> _Saved data entries_:
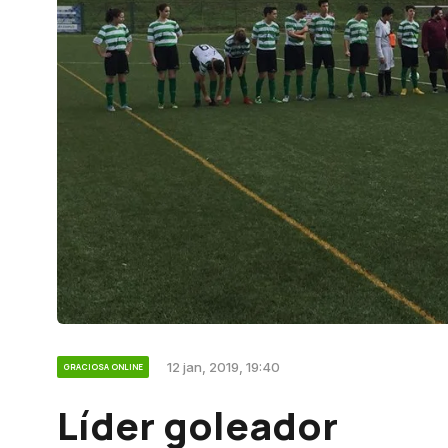
12 jan, 2019, 19:40
GRACIOSA ONLINE
Líder goleador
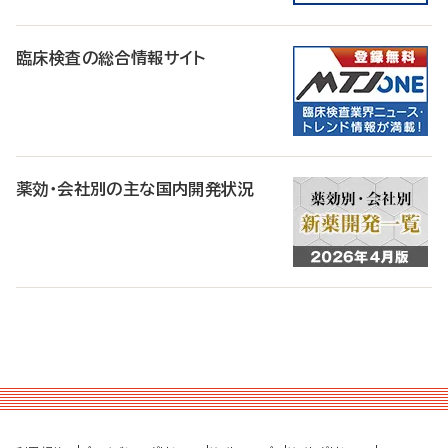
臨床検査の総合情報サイト
薬効・会社別の主な国内開発状況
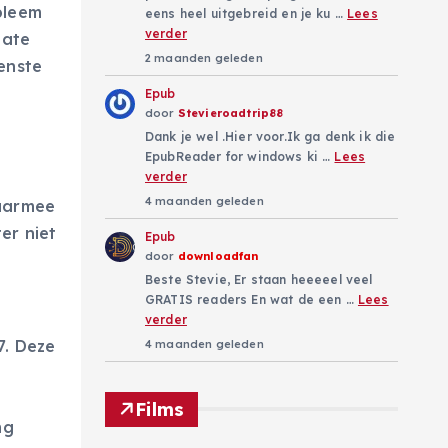
bleem
eens heel uitgebreid en je ku …
Lees
verder
date
2 maanden geleden
enste
Epub
door
Stevieroadtrip88
Dank je wel .Hier voor.Ik ga denk ik die
EpubReader for windows ki …
Lees
verder
4 maanden geleden
waarmee
er niet
Epub
door
downloadfan
Beste Stevie, Er staan heeeeel veel
GRATIS readers En wat de een …
Lees
verder
7. Deze
4 maanden geleden
Films
ng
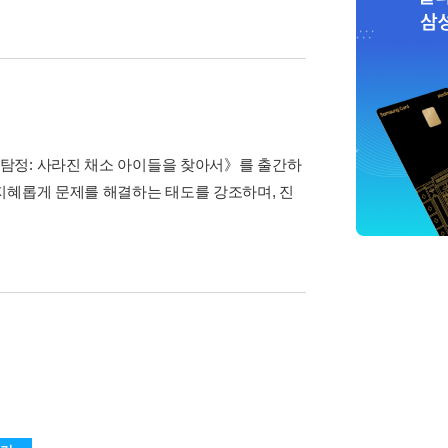
탐정: 사라진 채소 아이들을 찾아서》를 출간하
지혜롭게 문제를 해결하는 태도를 강조하며, 진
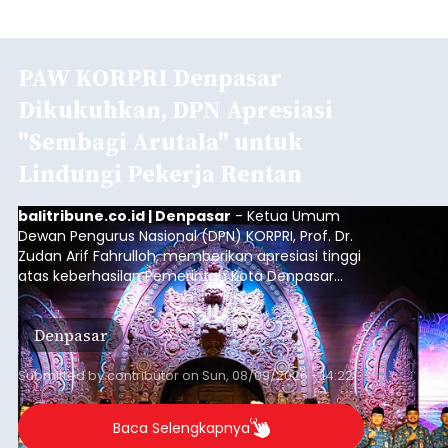
PAW KORPRI Denpasar
Dikukuhkan, DPN Apresiasi
"Sembagi Arutala" untuk
Lindungi Pekerja Rentan
balitribune.co.id | Denpasar
- Ketua Umum
Dewan Pengurus Nasional (DPN) KORPRI, Prof. Dr.
Zudan Arif Fahrulloh, memberikan apresiasi tinggi
atas keberhasilan Pemerintah Kota Denpasar
dan KORPRI Kota Denpasar dalam
mengimplementasikan program gotong royong
Denpasar
kepedulian sosial bertajuk "Sembagi Arutala".
Submitted by
contributor
on
Sun, 08/09/2026 - 14:22
Baca Selengkapnya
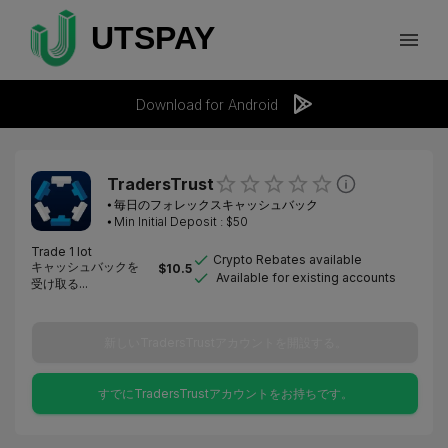
Download for Android
TradersTrust
⦁
毎日のフォレックスキャッシュバック
⦁ Min Initial Deposit : $
50
Trade 1 lot
Crypto Rebates available
キャッシュバックを
$
10.5
Available for existing accounts
受け取る...
新しいTradersTrustアカウントを開設する。
すでにTradersTrustアカウントをお持ちです。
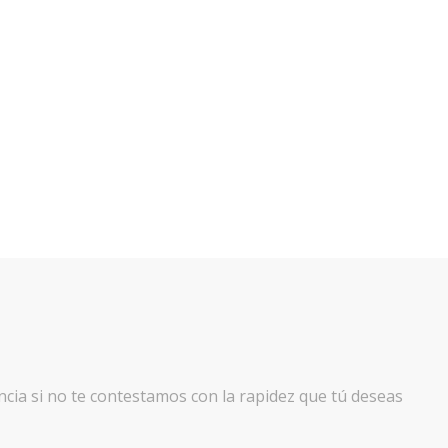
cia si no te contestamos con la rapidez que tú deseas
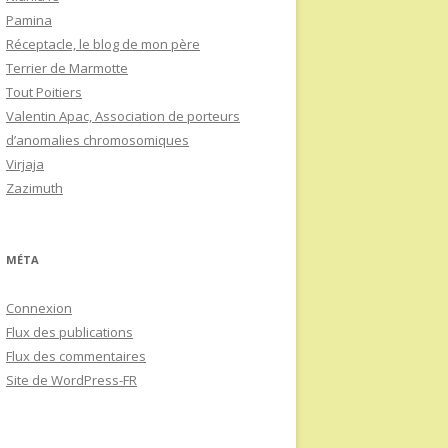
Pamina
Réceptacle, le blog de mon père
Terrier de Marmotte
Tout Poitiers
Valentin Apac, Association de porteurs
d’anomalies chromosomiques
Virjaja
Zazimuth
MÉTA
Connexion
Flux des publications
Flux des commentaires
Site de WordPress-FR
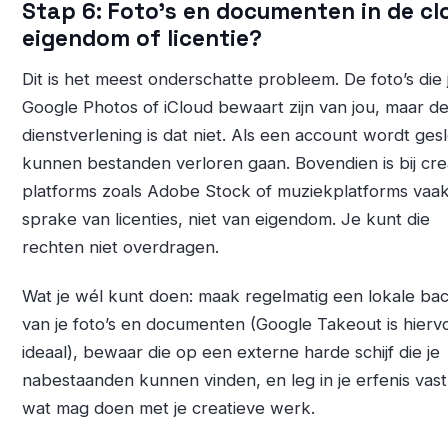
Stap 6: Foto’s en documenten in de cl
eigendom of licentie?
Dit is het meest onderschatte probleem. De foto’s die j
Google Photos of iCloud bewaart zijn van jou, maar d
dienstverlening is dat niet. Als een account wordt ges
kunnen bestanden verloren gaan. Bovendien is bij cre
platforms zoals Adobe Stock of muziekplatforms vaa
sprake van licenties, niet van eigendom. Je kunt die
rechten niet overdragen.
Wat je wél kunt doen: maak regelmatig een lokale ba
van je foto’s en documenten (Google Takeout is hierv
ideaal), bewaar die op een externe harde schijf die je
nabestaanden kunnen vinden, en leg in je erfenis vast
wat mag doen met je creatieve werk.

> _Written task_:
Turn the lines from the one with "cia si no te" up to and including the one with "Site de WordPress-FR" into a numbered list. Skip blank lines and leave the pictures out.

> _Answer for the task_:
1. cia si no te contestamos con la rapidez que tú deseas
2. Pamina
3. Réceptacle, le blog de mon père
4. Terrier de Marmotte
5. Tout Poitiers
6. Valentin Apac, Association de porteurs
7. d’anomalies chromosomiques
8. Virjaja
9. Zazimuth
10. MÉTA
11. Connexion
12. Flux des publications
13. Flux des commentaires
14. Site de WordPress-FR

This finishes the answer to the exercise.